This is the repository containing instructions and base data for a technical test for analysts
To help us evaluate your response to this test, we would prefer it if you responded using a Jupyter notebook. This allows you to annotate your response as required, and makes your response easier to evaluate. However, if you think a complementary PowerPoint/Excel workbook would help communicate your results, please feel free to use other presentation methods in addition.
If you haven't used Jupyter before, here's how to get yourself set up:
https://jupyter.readthedocs.io/en/latest/install.html#new-to-python-and-jupyter
If you'd like to use R to respond to this test, then if you don't know how to set it up locally, this link gives instructions:
https://www.datacamp.com/community/blog/jupyter-notebook-r
If you would prefer to use a different tool, please feel free.
It is possible to answer this test using SQL alone (with some added components). If this is your preference, please ensure your SQL is well annotated.
Please return your code and results to [email protected]

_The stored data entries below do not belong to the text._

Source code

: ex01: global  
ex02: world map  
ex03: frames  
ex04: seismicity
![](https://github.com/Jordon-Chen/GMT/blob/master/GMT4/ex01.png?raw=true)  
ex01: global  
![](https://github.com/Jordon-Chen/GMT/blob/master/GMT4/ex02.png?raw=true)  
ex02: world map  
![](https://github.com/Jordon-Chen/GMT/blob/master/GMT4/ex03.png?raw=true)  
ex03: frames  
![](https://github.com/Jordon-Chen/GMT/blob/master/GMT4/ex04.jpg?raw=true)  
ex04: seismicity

Please do not return the database via email (it's quite large!)
The data used for this test is sourced from the Museum of Modern Art data on Kaggle: https://www.kaggle.com/momanyc/museum-collection
The artworks data set contains 130,262 records, representing all of the works that have been accessioned into MoMA’s collection and cataloged in our database. It includes basic metadata for each work, including title, artist, date, medium, dimensions, and date acquired by the Museum. Some of these records have incomplete information and are noted as “not curator approved.” The artists dataset contains 15,091 records, representing all the artists who have work in MoMA's collection and have been cataloged in our database. It includes basic metadata for each artist, including name, nationality, gender, birth year, and death year.
To make sure that this test can run on any machine, we're using SQLite: https://www.sqlite.org/index.html
We have provided an example Python notebook showing how to connect to, and how to query the database using SQL.
We'd like you to answer the following questions, using the language of your choice (Python, SQL or R)
If you are comfortable in more than one, please feel free to share one or more solutions in a different language.
Answer the questions below, providing a narrative and working assumptions:
- Please review the quality of the data, and present any issues
- Which artist in this data set lived the longest?
- Who are the top 10 artists by the number of artworks?
- Which artist is created the most artwork by total surface area?
- Did any artists have artwork acquired during their lifetime?
- Please group the artworks into as many clusters as you feel is appropriate, using attributes from both the artist and artworks tables, and assign each artwork to this new cluster.
- Identify other potential areas of value within the dataset and how you went about describing and evaluating that use of data
Our preferred response is an annotated Jupyter notebook. However, clear responses using Excel or any other text editor will be accepted, provided both the response to each question and your workings are demonstrated.